Published in London in 1907, “Instantaneous English” was the best-selling title written by James Parker Sloope, an itinerant music hall singer and comedian. Sloope achieved a certain level of fame in the early 20th century with his popular stage perfomances, during which he would explain the basics of the English language to those hungry for his unique and humorous delivery. His shows also included a cast of hilarious characters, such as the two pupils at the Basingstoke Academy for Young Ladies, Gwendolen and Beatrix. Best-known for his catch-phrase “The writing instrument lies prostrate upon the desk” and his frequent appearances on seaside piers and in music halls, Sloope also pioneered the use of early recording equipment to immortalise his wit and wisdom. Thomas Edison himself referred to Sloope in New York in 1901: “Bringing Mr Sloope’s ironic discourses to the masses are exactly what I invented the phonograph for”.
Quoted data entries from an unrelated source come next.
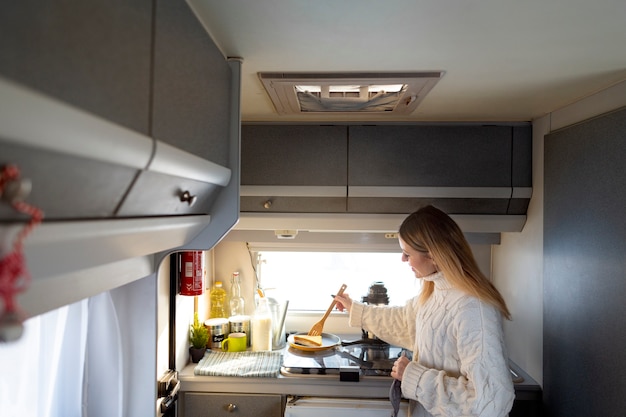
This screenshot has width=626, height=417. I want to click on towel, so (249, 370).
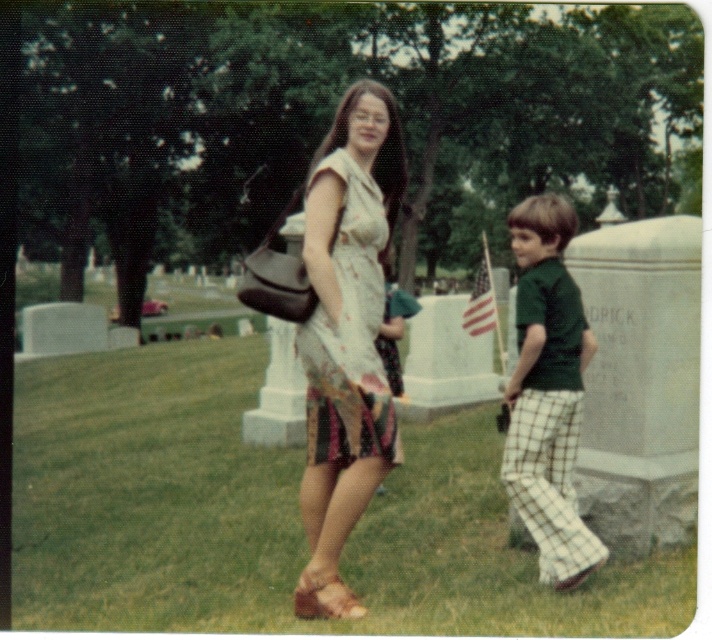
Question: Can you confirm if matte floral dress at center is bigger than printed fabric dress at center?

Choices:
 (A) no
 (B) yes

Answer: (A)

Question: Which is nearer to the matte floral dress at center?

Choices:
 (A) leather sandal at lower center
 (B) green grass at center
 (C) green textured shirt at right

Answer: (A)

Question: Based on their relative distances, which object is nearer to the green grass at center?

Choices:
 (A) green textured shirt at right
 (B) printed fabric dress at center
 (C) leather sandal at lower center
 (D) matte floral dress at center

Answer: (C)

Question: Can you confirm if green textured shirt at right is wider than printed fabric dress at center?

Choices:
 (A) no
 (B) yes

Answer: (A)

Question: Does printed fabric dress at center have a larger size compared to leather sandal at lower center?

Choices:
 (A) yes
 (B) no

Answer: (A)

Question: Considering the real-world distances, which object is farthest from the leather sandal at lower center?

Choices:
 (A) green grass at center
 (B) matte floral dress at center

Answer: (A)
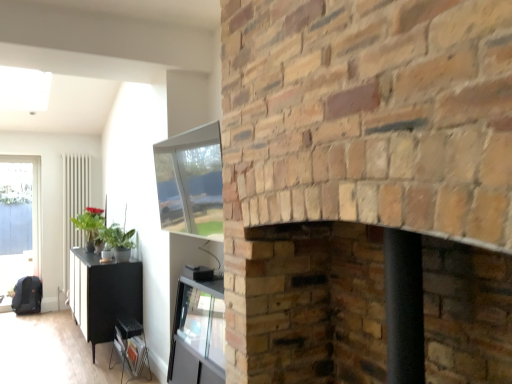
Question: In the image, is white glossy radiator at left on the left side or the right side of brick fireplace at center, arranged as the first fireplace when viewed from the top?

Choices:
 (A) right
 (B) left

Answer: (B)

Question: Would you say white glossy radiator at left is inside or outside brick fireplace at center, arranged as the first fireplace when viewed from the top?

Choices:
 (A) outside
 (B) inside

Answer: (A)

Question: Based on their relative distances, which object is farther from the transparent glass door at left?

Choices:
 (A) smooth brick fireplace at center, acting as the second fireplace starting from the top
 (B) green matte plant at left
 (C) brick fireplace at center, the second fireplace ordered from the bottom
 (D) white glossy radiator at left
 (E) black matte cabinet at lower left

Answer: (C)

Question: Which of these objects is positioned closest to the smooth brick fireplace at center, acting as the second fireplace starting from the top?

Choices:
 (A) transparent glass door at left
 (B) brick fireplace at center, the second fireplace ordered from the bottom
 (C) black matte cabinet at lower left
 (D) green matte plant at left
 (E) white glossy radiator at left

Answer: (B)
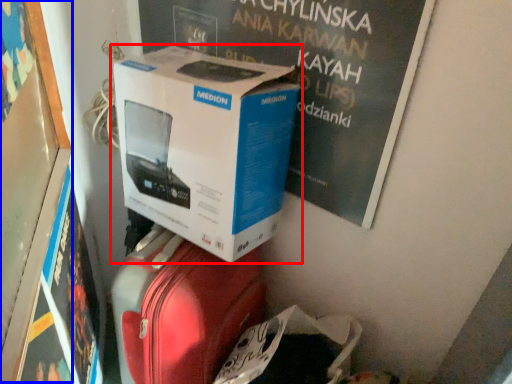
Question: Which object appears closest to the camera in this image, box (highlighted by a red box) or bulletin board (highlighted by a blue box)?

Choices:
 (A) box
 (B) bulletin board

Answer: (B)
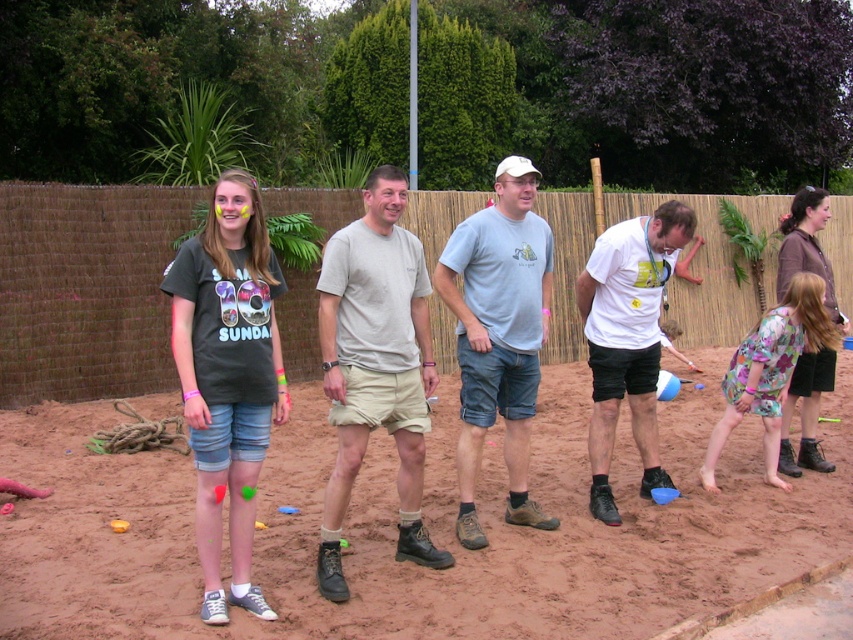
Between light gray cotton t-shirt at center and white matte t-shirt at center, which one has more height?

With more height is light gray cotton t-shirt at center.

Does light gray cotton t-shirt at center have a lesser height compared to white matte t-shirt at center?

No.

The height and width of the screenshot is (640, 853). What do you see at coordinates (375, 365) in the screenshot?
I see `light gray cotton t-shirt at center` at bounding box center [375, 365].

Where is `light gray cotton t-shirt at center`? Image resolution: width=853 pixels, height=640 pixels. light gray cotton t-shirt at center is located at coordinates (375, 365).

How much distance is there between dark gray t-shirt at left and white matte t-shirt at center?

dark gray t-shirt at left is 21.31 inches from white matte t-shirt at center.

Which is more to the left, dark gray t-shirt at left or white matte t-shirt at center?

dark gray t-shirt at left is more to the left.

Find the location of a particular element. This screenshot has height=640, width=853. dark gray t-shirt at left is located at coordinates (375, 387).

Image resolution: width=853 pixels, height=640 pixels. Describe the element at coordinates (498, 336) in the screenshot. I see `light gray t-shirt at center` at that location.

Which is above, light gray t-shirt at center or white matte t-shirt at center?

light gray t-shirt at center is higher up.

Which is behind, point (471, 404) or point (595, 506)?

The point (595, 506) is more distant.

Locate an element on the screen. The height and width of the screenshot is (640, 853). light gray t-shirt at center is located at coordinates tap(498, 336).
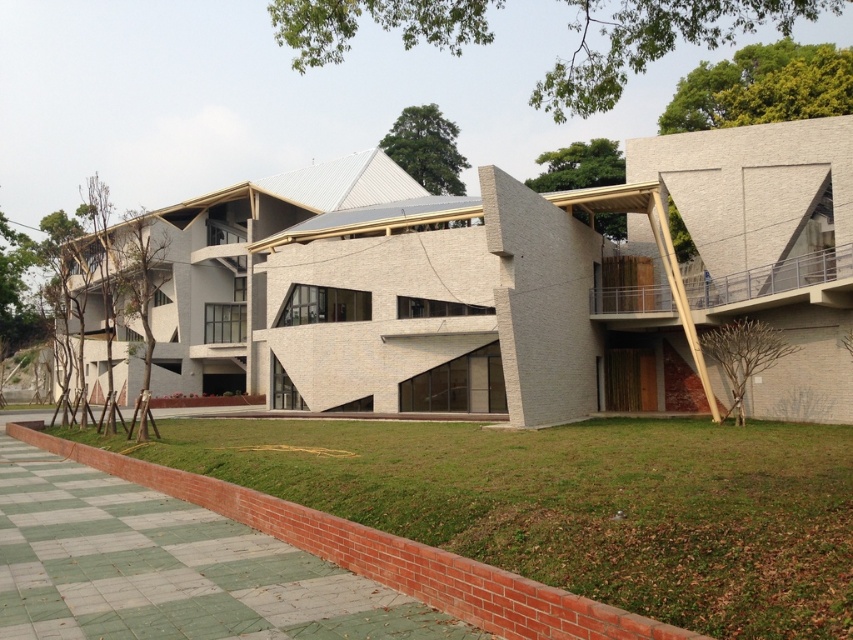
Who is positioned more to the left, white textured building at center or green grass at lower left?

From the viewer's perspective, white textured building at center appears more on the left side.

Is white textured building at center taller than green grass at lower left?

Correct, white textured building at center is much taller as green grass at lower left.

Where is `white textured building at center`? The width and height of the screenshot is (853, 640). white textured building at center is located at coordinates (531, 288).

The image size is (853, 640). What are the coordinates of `white textured building at center` in the screenshot? It's located at pyautogui.click(x=531, y=288).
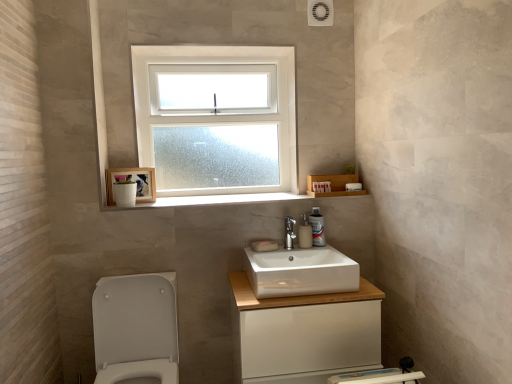
What is the approximate height of white marble window sill at center?

The height of white marble window sill at center is 0.68 inches.

Describe the element at coordinates (289, 233) in the screenshot. Image resolution: width=512 pixels, height=384 pixels. I see `satin nickel faucet at center` at that location.

Image resolution: width=512 pixels, height=384 pixels. I want to click on white glossy toilet at lower left, so click(x=136, y=328).

Locate an element on the screen. white matte soap at center, the 1th soap from the front is located at coordinates (264, 246).

Does white plastic soap dispenser at upper center, the 1th soap dispenser from the right, appear on the left side of white glossy toilet at lower left?

No, white plastic soap dispenser at upper center, the 1th soap dispenser from the right, is not to the left of white glossy toilet at lower left.

Does white plastic soap dispenser at upper center, the 1th soap dispenser from the right, turn towards white glossy toilet at lower left?

No, white plastic soap dispenser at upper center, the 1th soap dispenser from the right, is not oriented towards white glossy toilet at lower left.

From the image's perspective, is white plastic soap dispenser at upper center, the 2th soap dispenser when ordered from left to right, above white glossy toilet at lower left?

Yes, from the image's perspective, white plastic soap dispenser at upper center, the 2th soap dispenser when ordered from left to right, is over white glossy toilet at lower left.

Is white glossy sink at center positioned with its back to clear glass window at upper center?

No, clear glass window at upper center is not at the back of white glossy sink at center.

How many degrees apart are the facing directions of white glossy sink at center and clear glass window at upper center?

The angle between the facing direction of white glossy sink at center and the facing direction of clear glass window at upper center is 0.027 degrees.

You are a GUI agent. You are given a task and a screenshot of the screen. Output one action in this format:
    pyautogui.click(x=<x>, y=<y>)
    Task: Click on the sink on the right of clear glass window at upper center
    This screenshot has width=512, height=384.
    Given the screenshot: What is the action you would take?
    pyautogui.click(x=300, y=271)

Is white glossy sink at center positioned beyond the bounds of clear glass window at upper center?

Yes, white glossy sink at center is located beyond the bounds of clear glass window at upper center.

Is white matte soap at center, the first soap in the back-to-front sequence, inside white glossy toilet at lower left?

Definitely not — white matte soap at center, the first soap in the back-to-front sequence, is not inside white glossy toilet at lower left.

From the image's perspective, count 2nd soaps upward from the white glossy toilet at lower left and point to it. Please provide its 2D coordinates.

[(265, 244)]

Which object is positioned more to the left, white glossy toilet at lower left or white matte soap at center, the first soap in the back-to-front sequence?

white glossy toilet at lower left.

Looking at the image, does white glossy toilet at lower left seem bigger or smaller compared to white matte soap at center, the first soap in the back-to-front sequence?

In the image, white glossy toilet at lower left appears to be larger than white matte soap at center, the first soap in the back-to-front sequence.

Between clear glass window at upper center and white glossy toilet at lower left, which one has larger size?

With larger size is white glossy toilet at lower left.

From the picture: Is clear glass window at upper center next to white glossy toilet at lower left and touching it?

clear glass window at upper center and white glossy toilet at lower left are clearly separated.

From a real-world perspective, is clear glass window at upper center above or below white glossy toilet at lower left?

Clearly, from a real-world perspective, clear glass window at upper center is above white glossy toilet at lower left.

Is white glossy toilet at lower left at the back of clear glass window at upper center?

That's not correct — clear glass window at upper center is not looking away from white glossy toilet at lower left.

Considering the positions of objects translucent plastic soap dispenser at center, marked as the second soap dispenser in a right-to-left arrangement, and white matte toilet paper at upper right in the image provided, who is more to the right, translucent plastic soap dispenser at center, marked as the second soap dispenser in a right-to-left arrangement, or white matte toilet paper at upper right?

white matte toilet paper at upper right is more to the right.

Which is correct: translucent plastic soap dispenser at center, marked as the second soap dispenser in a right-to-left arrangement, is inside white matte toilet paper at upper right, or outside of it?

translucent plastic soap dispenser at center, marked as the second soap dispenser in a right-to-left arrangement, is outside white matte toilet paper at upper right.

Does translucent plastic soap dispenser at center, marked as the second soap dispenser in a right-to-left arrangement, lie behind white matte toilet paper at upper right?

No, translucent plastic soap dispenser at center, marked as the second soap dispenser in a right-to-left arrangement, is in front of white matte toilet paper at upper right.

Find the location of a particular element. This screenshot has width=512, height=384. the 2nd soap dispenser to the left when counting from the white matte toilet paper at upper right is located at coordinates (305, 233).

Is white marble window sill at center located outside white plastic soap dispenser at upper center, the 2th soap dispenser when ordered from left to right?

white marble window sill at center lies outside white plastic soap dispenser at upper center, the 2th soap dispenser when ordered from left to right,'s area.

From a real-world perspective, is white marble window sill at center on top of white plastic soap dispenser at upper center, the 1th soap dispenser from the right?

Yes.

Which of these two, white glossy sink at center or white matte soap at center, the first soap in the back-to-front sequence, is wider?

With larger width is white glossy sink at center.

Is white glossy sink at center further to the viewer compared to white matte soap at center, which is the 2th soap from front to back?

No, it is not.

Are white glossy sink at center and white matte soap at center, which is the 2th soap from front to back, far apart?

No, white glossy sink at center is not far away from white matte soap at center, which is the 2th soap from front to back.

Is white glossy sink at center aimed at white matte soap at center, the first soap in the back-to-front sequence?

No, white glossy sink at center is not aimed at white matte soap at center, the first soap in the back-to-front sequence.

Identify the location of the 2nd soap dispenser above when counting from the white glossy toilet at lower left (from the image's perspective). The width and height of the screenshot is (512, 384). [x=317, y=227].

This screenshot has width=512, height=384. What are the coordinates of `window behind the white glossy sink at center` in the screenshot? It's located at (217, 105).

Estimate the real-world distances between objects in this image. Which object is further from white marble window sill at center, white glossy toilet at lower left or translucent plastic soap dispenser at center, the first soap dispenser from the left?

white glossy toilet at lower left is further to white marble window sill at center.

Based on their spatial positions, is translucent plastic soap dispenser at center, the first soap dispenser from the left, or white glossy cabinet at center further from white glossy sink at center?

The object further to white glossy sink at center is translucent plastic soap dispenser at center, the first soap dispenser from the left.

Which object lies nearer to the anchor point satin nickel faucet at center, white matte toilet paper at upper right or white marble window sill at center?

Based on the image, white marble window sill at center appears to be nearer to satin nickel faucet at center.

Which object lies further to the anchor point white glossy cabinet at center, white matte toilet paper at upper right or satin nickel faucet at center?

The object further to white glossy cabinet at center is white matte toilet paper at upper right.

Looking at the image, which one is located closer to translucent plastic soap dispenser at center, the first soap dispenser from the left, white marble window sill at center or white matte toilet paper at upper right?

white matte toilet paper at upper right lies closer to translucent plastic soap dispenser at center, the first soap dispenser from the left, than the other object.

Based on their spatial positions, is white glossy sink at center or white matte toilet paper at upper right closer to white marble window sill at center?

white glossy sink at center is positioned closer to the anchor white marble window sill at center.

In the scene shown: Which object lies nearer to the anchor point white glossy toilet at lower left, white matte toilet paper at upper right or white plastic soap dispenser at upper center, the 2th soap dispenser when ordered from left to right?

white plastic soap dispenser at upper center, the 2th soap dispenser when ordered from left to right, is closer to white glossy toilet at lower left.

From the image, which object appears to be farther from satin nickel faucet at center, translucent plastic soap dispenser at center, marked as the second soap dispenser in a right-to-left arrangement, or white marble window sill at center?

Among the two, white marble window sill at center is located further to satin nickel faucet at center.

Locate an element on the screen. The height and width of the screenshot is (384, 512). soap dispenser between translucent plastic soap dispenser at center, the first soap dispenser from the left, and white matte toilet paper at upper right from left to right is located at coordinates (317, 227).

Locate an element on the screen. The image size is (512, 384). bathroom cabinet between white glossy toilet at lower left and white matte toilet paper at upper right from left to right is located at coordinates (304, 334).

I want to click on tap located between white glossy toilet at lower left and white matte toilet paper at upper right in the left-right direction, so click(289, 233).

The height and width of the screenshot is (384, 512). In order to click on sink between satin nickel faucet at center and white glossy cabinet at center vertically in this screenshot , I will do `click(300, 271)`.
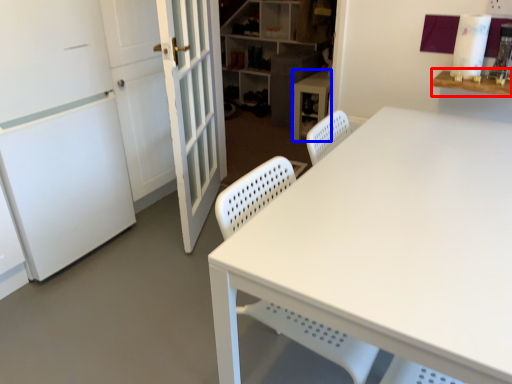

It was the chance discovery of a vintage copy of “Instantaneous English” in a second-hand bookshop in Charing Cross Road that led to Sloan being found out. Luca Spicchisi, an Italian student of English on holiday in London,  came across the book while browsing the language titles. “I was shocked,” he explained to journalists, “I already own “Instant English” and was really looking forward to the publication of “Instant English 2” this month. But now I am very upset: Sloan has obviously lifted all his material and ideas from Sloope’s book. All he has done is to update some of the references – for example, Sloope’s brilliant chapter on “How to write personal letters and commercial correspondence” becomes advice on writing emails in Sloane’s book. Quite frankly, I feel cheated.”

Reporters are keen to confront Mr Sloan with the allegations, but a spokesperson for the man who has been dubbed Italy’s first “rockstar of English” said he was unavailable for comment.

The cover of "Instantaneous English" by James Parker Sloope, 1907.